Thursday, May 20, 2010

The Trip

We usually have a certain equation of a good trip in our mind, with certain variables like how comfortable the stay is, how good the food is, how exotic the location is...etc. But all this while there are a few certainties like duration of the trip, location(s) to visit, number of days of stay at each location, a fixed schedule of the trip....The idea was to turn these constants into variables and sit back and watch the equation stake shape.

In late April, I started this trip with a visit to Varanasi. (I believe the city offers a kind of a crash course on India). I had no idea where I would go next .... and definitely no idea that the trip would ultimately take me to a remote village near the Indo-Tibetan border near Joshimath. There was no fixed date of return, no trip plan, schedule.....except for a certain budget (well that corners it down a lot). Anyway, till the money lasted, I met a lot of unique people that never really made me feel lonely during the trip. And yes, I took loads of photographs too.

On the Ghats of Benaras

Eternal sunshine

Waiting for her boat

Making the Arc

Holy Duties

Next I arrived at Haridwar, on my way to the Garhwal Himalayas. Though the Kumbh mela had just ended the crowd had not yet completely dispersed.

Lost in Kumbh

At Joshimath, the trip got really exciting

....where I took a ride on top of one of the India Post vehicles to a distant village some 36Km uphill.

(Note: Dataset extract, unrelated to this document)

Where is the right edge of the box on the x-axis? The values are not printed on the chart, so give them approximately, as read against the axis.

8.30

Most of the people of these villages at such high altitudes migrate to lower and warmer places in the winter and at the time I visited, many were migrating back to these villages.

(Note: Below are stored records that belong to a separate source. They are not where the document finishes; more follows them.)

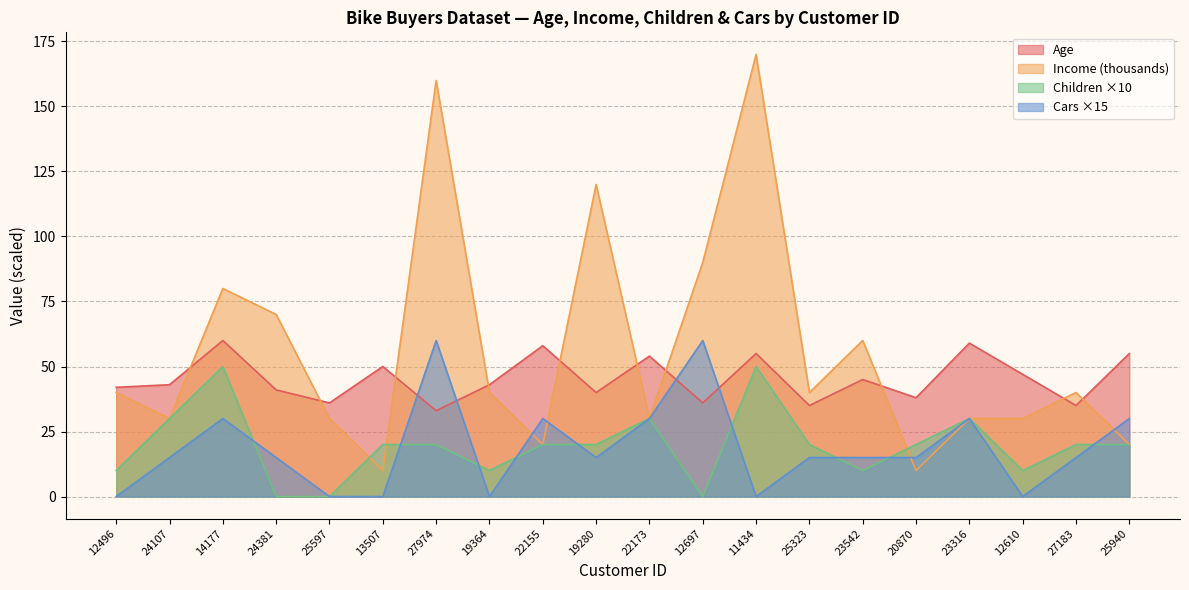

Where does the Children series first go above 20?

24107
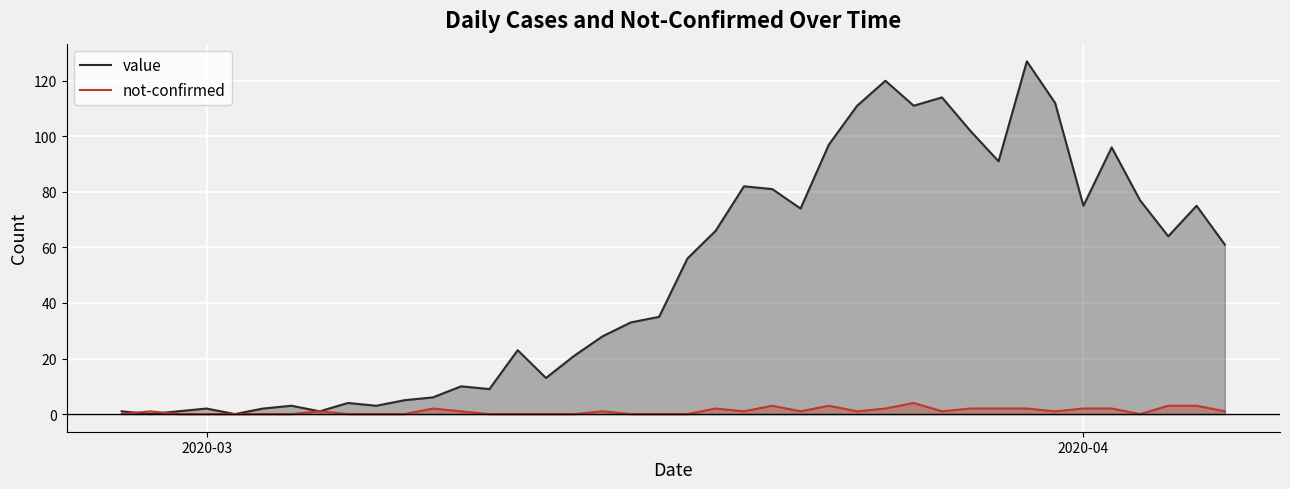

What is the highest value of the not-confirmed series?

4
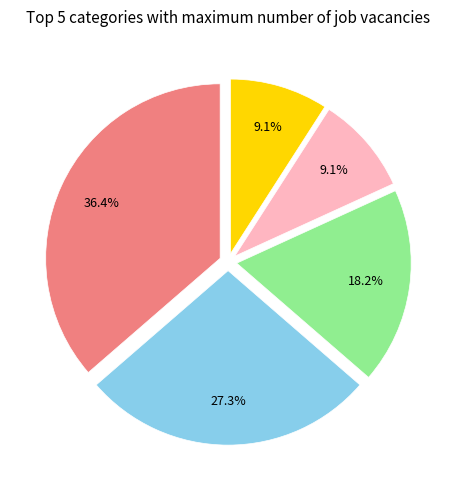

Is there a majority slice in this chart?

No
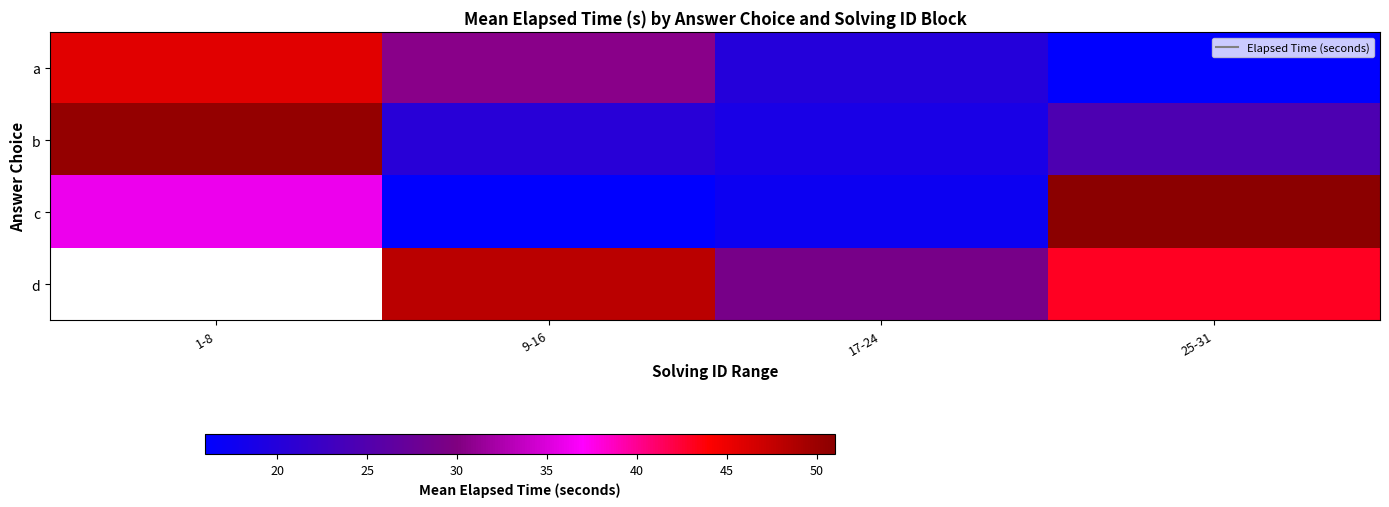

How many values in the b series are below 24?

2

Most of them work as daily labour for road and other infrastructure projects. In the summer months, they trek to the treacherous snow line areas to collect a tiny herb that they locally call 'Kirajari' and sell it to local businessmen.

On route to one of the villages I got acquainted to one of my fellow passengers, who turned out to be a teacher in the village primary school.

The area is very high on literacy. There are even women with MA in the remote villages. However, jobs are scarce.

Madan, his brother Mohan and their father Pratap, my guide back from the Suki village (near Sonaithota).